CT平掃8例顯示病變密度基本均勻,CT值38~58 HU,平均46 HU左右(圖4);5例密度不均伴有中央區分支狀或斑塊狀鈣化(圖4),占38%(5/13)。CT增強掃描動脈期顯示病變呈不同程度的基本均勻的明顯強化(圖5),CT值114 ~196 HU,平均136 HU左右,接近腹主動脈。延遲期病灶仍持續強化(圖6),CT值70~122 HU,平均92 HU左右。
局限型CD23例,占95.8%(23/24例),在CT像上均未見到壞死或出血等變化。

圖4 病例2 CT平掃:左降結腸后方有一直徑約6 cm的類圓形軟組織腫塊,邊緣不規則呈分葉狀,CT值48 HU,病灶中央可見分支狀鈣化,未見囊變壞死或出血等改變。

CD是一種界于良、惡性之間的不典型淋巴結增生。組織學上分為透明血管型、漿細胞型及界于兩者間的混合型[1]。1985~1995年Weisenburger和Mccarthy等[2-3]將CD分為局限性和彌漫性2種類型,其中局限性所占比例較大[4]。前者呈良性特征,臨床常表現為無明顯癥狀的孤立軟組織腫塊,病理上96%為透明血管型,手術切除后預后良好。后者呈惡性表現,常累及多個器官且全身癥狀明顯,如發熱、盜汗、體重下降、肝脾大、胸腹水和血液系統異常等,病理學上均為漿細胞型。治療以放、化療和免疫抑制為主,預后不良。CD可以獨立存在,也可以伴發高球蛋白血癥、POEMS綜合征(一種與漿細胞病有關的多系統病變)等其他疾病。

記錄資料:
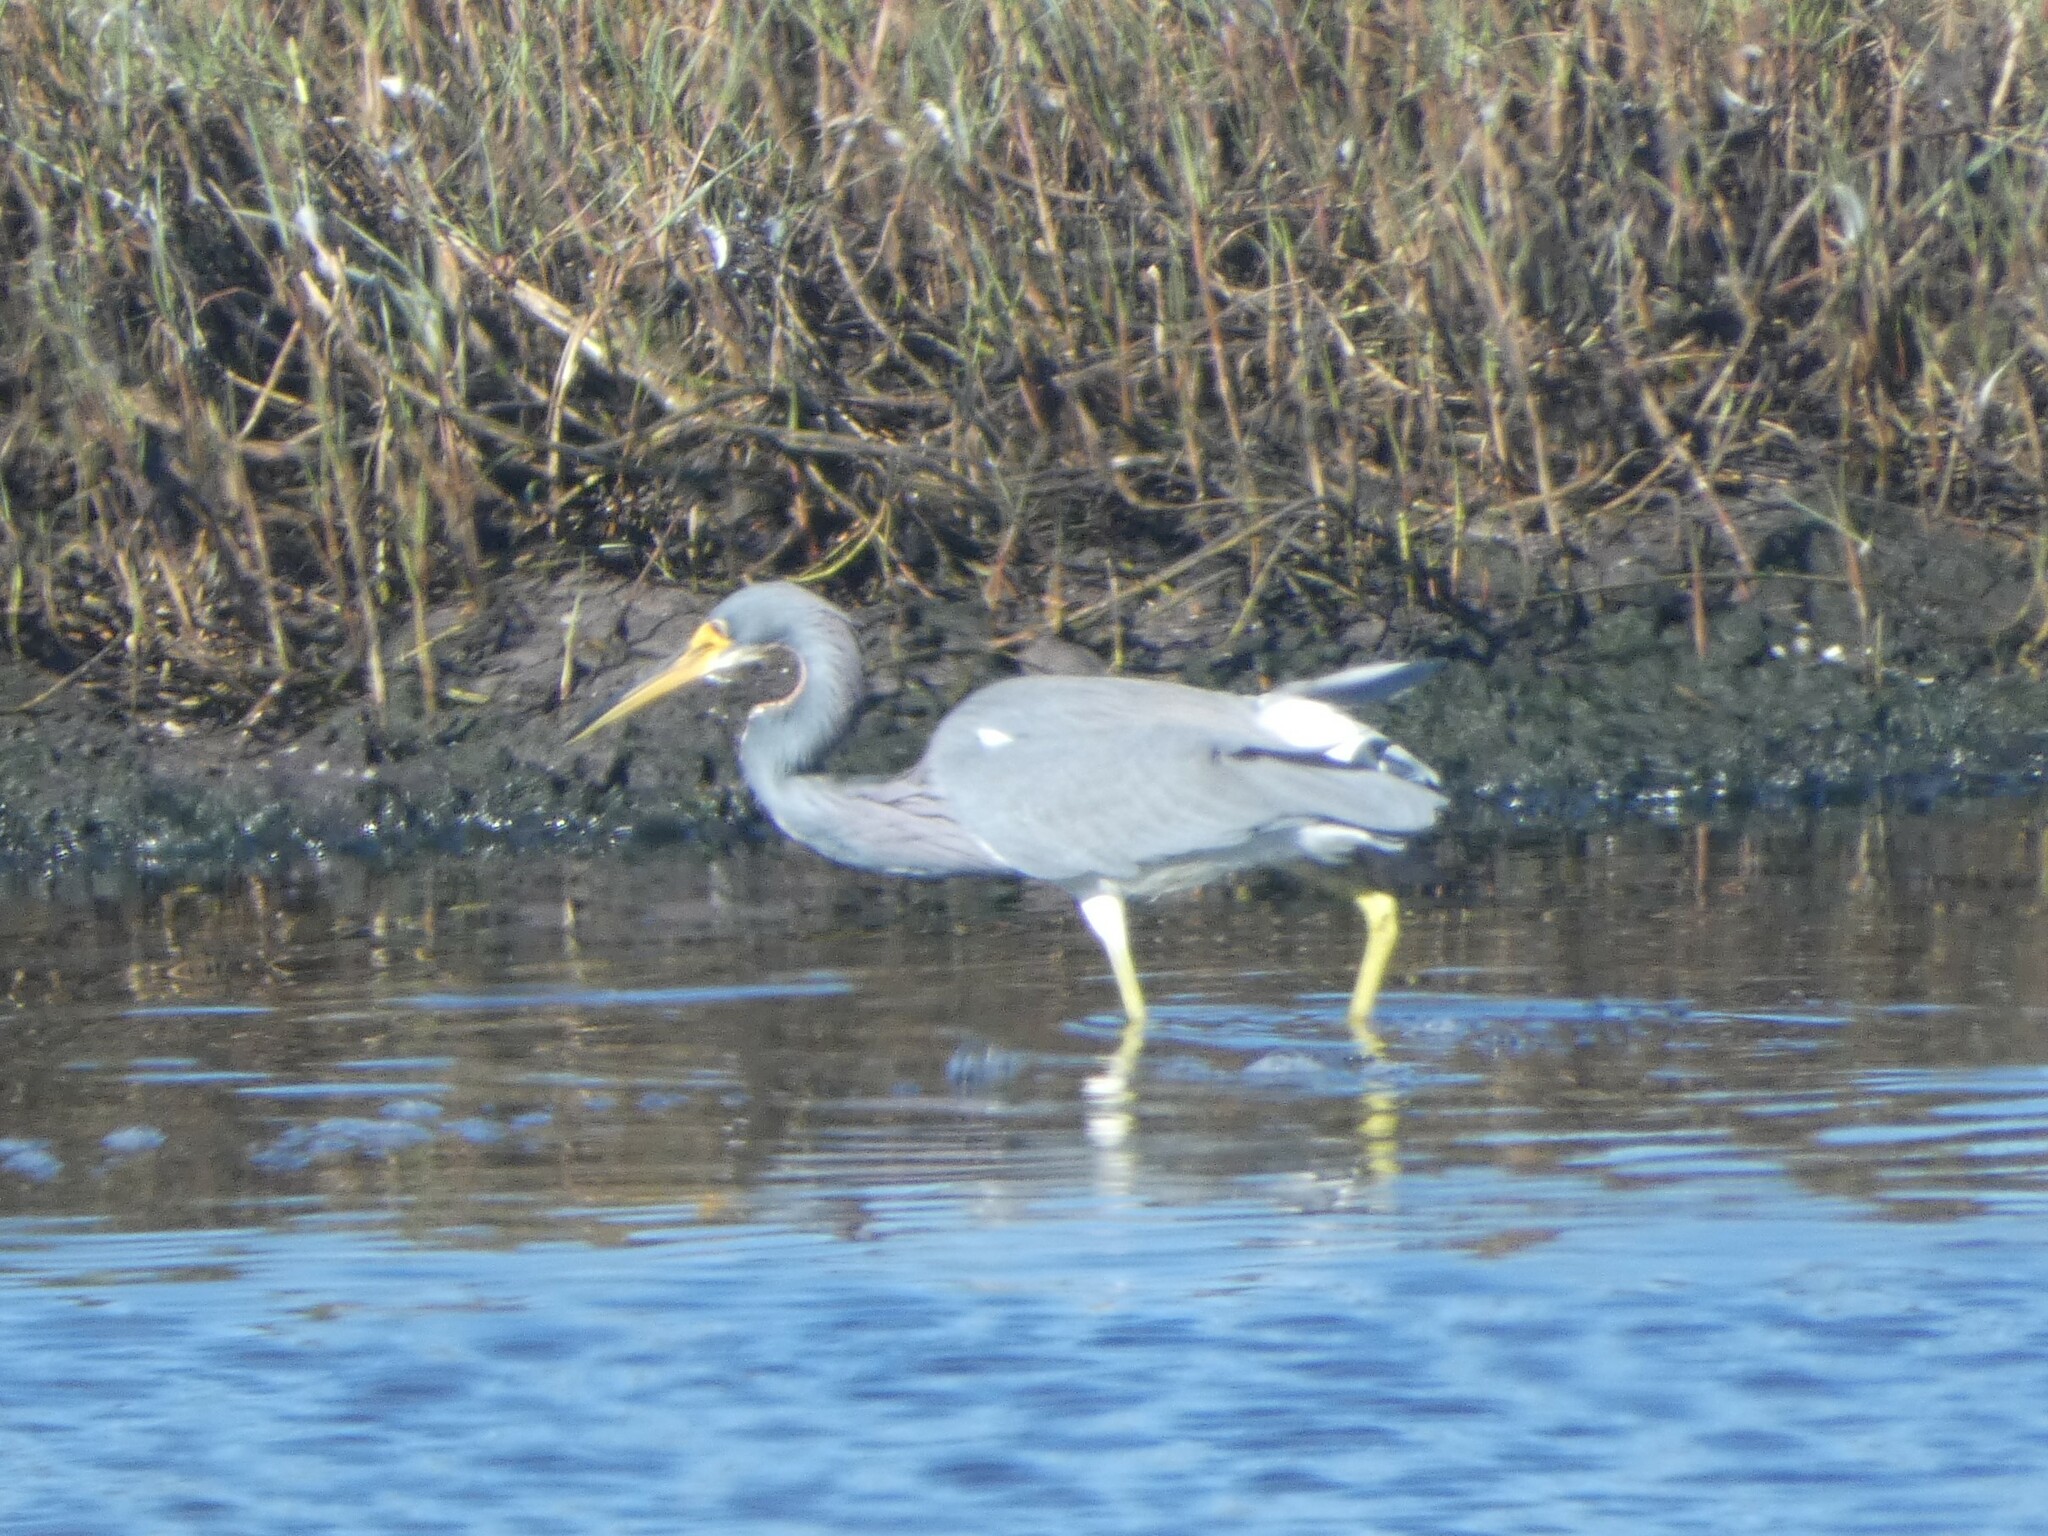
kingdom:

任務要求: 根據選錄文本,局限性CD在病理上有多大比例為透明血管型? 這些行是單獨的資料,與選錄文本互不相關。

任務結果: 96%。